Passage shown
Grammatical Metaphor As A 'Second-Order' Use Of The Grammatical Resources

Halliday & Matthiessen (1999: 398-9):
One manifestation of the second-order nature of the textual metafunction … is grammatical metaphor. Grammatical metaphor is a 'second-order' use of the grammatical resources: one grammatical feature or set of features is used as a metaphor for another feature or set of features; and, since features are realised by structures, one grammatical structure comes to stand for another — with the semantic effects discussed.

Saturday 26 March 2022

The Second-Order, Enabling Nature Of The Textual Metafunction: Context and Content Planes

Halliday & Matthiessen (1999: 398):
This second-order, enabling nature of the textual metafunction is seen both at the level of context, where mode (the functions assigned to language in the situation) is second-order in relation to field and tenor (the ongoing social processes and interactant roles), and at the levels of content — the semantics and the lexicogrammar, where the systems of THEME and INFORMATION, and the various types of cohesion, are second-order in relation to ideational and interpersonal systems of TRANSITIVITY, MOOD, and the rest.

What is asked
**1.** Copy the botanical catalog records word for word, from the first record through the line that contains "collectors: J. Donnell Smith".
**2.** Carry on the passage about the textual metafunction from the point where it ends.

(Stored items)
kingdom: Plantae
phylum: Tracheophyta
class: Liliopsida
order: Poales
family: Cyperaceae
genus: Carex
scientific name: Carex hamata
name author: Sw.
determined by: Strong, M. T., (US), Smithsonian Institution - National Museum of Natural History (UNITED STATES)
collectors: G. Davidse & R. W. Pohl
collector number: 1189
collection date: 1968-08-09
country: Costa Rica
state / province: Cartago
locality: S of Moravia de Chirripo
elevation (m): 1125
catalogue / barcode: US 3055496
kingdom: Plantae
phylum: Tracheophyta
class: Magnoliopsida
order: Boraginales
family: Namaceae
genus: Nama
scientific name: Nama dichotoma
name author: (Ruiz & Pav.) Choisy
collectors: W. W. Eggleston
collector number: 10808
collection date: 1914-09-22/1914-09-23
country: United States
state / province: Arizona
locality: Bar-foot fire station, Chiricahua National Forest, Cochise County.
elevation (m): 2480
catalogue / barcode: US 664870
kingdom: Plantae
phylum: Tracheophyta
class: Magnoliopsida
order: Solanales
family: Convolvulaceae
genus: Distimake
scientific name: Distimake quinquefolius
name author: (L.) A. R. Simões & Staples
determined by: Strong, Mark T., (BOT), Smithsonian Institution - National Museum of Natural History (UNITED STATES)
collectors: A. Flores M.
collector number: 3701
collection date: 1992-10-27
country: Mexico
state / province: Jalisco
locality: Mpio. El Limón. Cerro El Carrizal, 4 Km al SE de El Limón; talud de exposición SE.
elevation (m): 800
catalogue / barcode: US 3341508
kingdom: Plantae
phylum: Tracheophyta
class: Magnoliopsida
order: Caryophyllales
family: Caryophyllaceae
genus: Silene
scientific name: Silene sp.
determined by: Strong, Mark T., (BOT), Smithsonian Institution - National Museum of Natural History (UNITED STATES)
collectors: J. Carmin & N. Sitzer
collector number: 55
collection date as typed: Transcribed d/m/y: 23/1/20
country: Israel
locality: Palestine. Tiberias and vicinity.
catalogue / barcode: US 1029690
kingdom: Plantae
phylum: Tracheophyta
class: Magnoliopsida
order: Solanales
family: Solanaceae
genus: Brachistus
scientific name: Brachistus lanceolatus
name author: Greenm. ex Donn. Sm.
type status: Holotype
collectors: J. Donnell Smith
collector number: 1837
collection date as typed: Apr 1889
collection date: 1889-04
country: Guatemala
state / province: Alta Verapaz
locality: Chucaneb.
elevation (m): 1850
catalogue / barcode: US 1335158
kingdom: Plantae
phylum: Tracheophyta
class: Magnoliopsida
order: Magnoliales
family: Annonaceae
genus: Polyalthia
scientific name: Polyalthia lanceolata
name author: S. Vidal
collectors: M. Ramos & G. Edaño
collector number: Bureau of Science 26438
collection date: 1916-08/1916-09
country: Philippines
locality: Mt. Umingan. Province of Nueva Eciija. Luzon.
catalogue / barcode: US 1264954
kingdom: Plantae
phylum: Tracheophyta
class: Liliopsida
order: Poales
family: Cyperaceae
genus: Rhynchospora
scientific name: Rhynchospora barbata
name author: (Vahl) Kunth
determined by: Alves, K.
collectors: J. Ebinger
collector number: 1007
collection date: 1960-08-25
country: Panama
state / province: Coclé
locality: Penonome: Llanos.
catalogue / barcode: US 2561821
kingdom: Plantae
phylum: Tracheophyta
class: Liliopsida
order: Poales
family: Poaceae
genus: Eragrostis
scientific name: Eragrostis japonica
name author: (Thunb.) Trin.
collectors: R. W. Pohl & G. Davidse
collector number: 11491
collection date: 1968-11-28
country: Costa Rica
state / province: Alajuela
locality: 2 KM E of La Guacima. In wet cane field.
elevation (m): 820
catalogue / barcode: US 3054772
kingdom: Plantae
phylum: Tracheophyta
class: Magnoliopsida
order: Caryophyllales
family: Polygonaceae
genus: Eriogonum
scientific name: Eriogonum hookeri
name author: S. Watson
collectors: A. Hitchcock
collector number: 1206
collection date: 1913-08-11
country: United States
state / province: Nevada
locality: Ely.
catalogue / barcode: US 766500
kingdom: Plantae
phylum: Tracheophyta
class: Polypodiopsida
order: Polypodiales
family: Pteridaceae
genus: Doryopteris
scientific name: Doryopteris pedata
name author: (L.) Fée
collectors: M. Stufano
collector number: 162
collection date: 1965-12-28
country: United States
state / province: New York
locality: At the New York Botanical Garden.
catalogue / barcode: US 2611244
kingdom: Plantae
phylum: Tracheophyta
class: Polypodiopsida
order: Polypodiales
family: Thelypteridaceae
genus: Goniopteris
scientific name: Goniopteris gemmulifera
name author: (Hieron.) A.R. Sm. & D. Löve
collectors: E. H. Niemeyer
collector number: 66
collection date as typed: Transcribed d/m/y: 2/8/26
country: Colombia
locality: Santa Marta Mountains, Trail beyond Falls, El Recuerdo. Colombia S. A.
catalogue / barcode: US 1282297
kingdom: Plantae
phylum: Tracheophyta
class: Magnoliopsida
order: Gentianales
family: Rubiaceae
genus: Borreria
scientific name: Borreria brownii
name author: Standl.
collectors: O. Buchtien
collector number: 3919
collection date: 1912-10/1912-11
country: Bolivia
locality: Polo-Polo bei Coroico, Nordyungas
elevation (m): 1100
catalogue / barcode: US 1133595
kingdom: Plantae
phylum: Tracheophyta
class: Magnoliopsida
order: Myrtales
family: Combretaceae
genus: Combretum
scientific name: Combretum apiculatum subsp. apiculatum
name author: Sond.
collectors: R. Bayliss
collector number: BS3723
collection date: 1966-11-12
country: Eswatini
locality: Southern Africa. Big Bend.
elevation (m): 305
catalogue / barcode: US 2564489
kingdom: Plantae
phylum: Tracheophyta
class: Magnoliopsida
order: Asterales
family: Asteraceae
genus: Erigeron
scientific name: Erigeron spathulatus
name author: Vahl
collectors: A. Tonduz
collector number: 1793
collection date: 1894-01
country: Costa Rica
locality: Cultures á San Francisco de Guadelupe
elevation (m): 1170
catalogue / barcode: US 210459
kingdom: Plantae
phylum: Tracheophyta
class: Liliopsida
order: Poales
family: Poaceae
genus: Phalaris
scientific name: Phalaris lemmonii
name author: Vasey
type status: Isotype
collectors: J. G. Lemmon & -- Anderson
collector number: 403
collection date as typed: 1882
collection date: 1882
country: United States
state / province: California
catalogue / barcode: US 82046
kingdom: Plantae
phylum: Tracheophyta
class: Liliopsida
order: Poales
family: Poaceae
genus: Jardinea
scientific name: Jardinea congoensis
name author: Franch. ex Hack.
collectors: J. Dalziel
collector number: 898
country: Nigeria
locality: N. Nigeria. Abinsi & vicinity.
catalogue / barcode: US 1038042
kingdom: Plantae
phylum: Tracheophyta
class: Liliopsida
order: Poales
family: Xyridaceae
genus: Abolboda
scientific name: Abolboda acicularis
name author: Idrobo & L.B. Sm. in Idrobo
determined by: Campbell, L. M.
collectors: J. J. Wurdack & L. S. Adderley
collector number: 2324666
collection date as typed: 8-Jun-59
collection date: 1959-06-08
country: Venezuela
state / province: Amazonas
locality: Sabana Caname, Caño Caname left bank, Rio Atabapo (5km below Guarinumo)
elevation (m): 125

Results for the exercise
**1.**
kingdom: Plantae
phylum: Tracheophyta
class: Liliopsida
order: Poales
family: Cyperaceae
genus: Carex
scientific name: Carex hamata
name author: Sw.
determined by: Strong, M. T., (US), Smithsonian Institution - National Museum of Natural History (UNITED STATES)
collectors: G. Davidse & R. W. Pohl
collector number: 1189
collection date: 1968-08-09
country: Costa Rica
state / province: Cartago
locality: S of Moravia de Chirripo
elevation (m): 1125
catalogue / barcode: US 3055496
kingdom: Plantae
phylum: Tracheophyta
class: Magnoliopsida
order: Boraginales
family: Namaceae
genus: Nama
scientific name: Nama dichotoma
name author: (Ruiz & Pav.) Choisy
collectors: W. W. Eggleston
collector number: 10808
collection date: 1914-09-22/1914-09-23
country: United States
state / province: Arizona
locality: Bar-foot fire station, Chiricahua National Forest, Cochise County.
elevation (m): 2480
catalogue / barcode: US 664870
kingdom: Plantae
phylum: Tracheophyta
class: Magnoliopsida
order: Solanales
family: Convolvulaceae
genus: Distimake
scientific name: Distimake quinquefolius
name author: (L.) A. R. Simões & Staples
determined by: Strong, Mark T., (BOT), Smithsonian Institution - National Museum of Natural History (UNITED STATES)
collectors: A. Flores M.
collector number: 3701
collection date: 1992-10-27
country: Mexico
state / province: Jalisco
locality: Mpio. El Limón. Cerro El Carrizal, 4 Km al SE de El Limón; talud de exposición SE.
elevation (m): 800
catalogue / barcode: US 3341508
kingdom: Plantae
phylum: Tracheophyta
class: Magnoliopsida
order: Caryophyllales
family: Caryophyllaceae
genus: Silene
scientific name: Silene sp.
determined by: Strong, Mark T., (BOT), Smithsonian Institution - National Museum of Natural History (UNITED STATES)
collectors: J. Carmin & N. Sitzer
collector number: 55
collection date as typed: Transcribed d/m/y: 23/1/20
country: Israel
locality: Palestine. Tiberias and vicinity.
catalogue / barcode: US 1029690
kingdom: Plantae
phylum: Tracheophyta
class: Magnoliopsida
order: Solanales
family: Solanaceae
genus: Brachistus
scientific name: Brachistus lanceolatus
name author: Greenm. ex Donn. Sm.
type status: Holotype
collectors: J. Donnell Smith

**2.**
Friday 25 March 2022

The Textual Metafunction As Enabling

Halliday & Matthiessen (1999: 398):
The function of the textual metafunction is thus an enabling one with respect to the rest; it takes over the semiotic resources brought into being by the other two metafunctions and as it were operationalises them:
All the categories under this third heading [mode] are second-order categories, in that they are defined by reference to language and depend for their existence on the prior phenomenon of text. It is in this sense that the textual component in the semantic system was said to have an 'enabling' function vis-à-vis the other two: it is only through the encoding of semiotic interaction as text that the ideational and interpersonal components of meaning can become operational in an environment. (Halliday, 1978b: 145)

Thursday 24 March 2022

The Second-Order Nature Of The Textual Metafunction

Halliday & Matthiessen (1999: 398):
The textual metafunction differs from the ideational one in a number of fundamental respects — 
its mode of syntagmatic progression is wave-like, with periodic prominence; 
it is inherently dynamic in that it organises text as process; and 
it is a second-order mode of meaning. …
The textual metafunction is second-order in the sense that it is concerned with semiotic reality: that is, reality in the form of meaning. This dimension of reality is itself constructed by other two metafunctions: the ideational which construes a natural reality, and the interpersonal, which enacts an intersubjective reality.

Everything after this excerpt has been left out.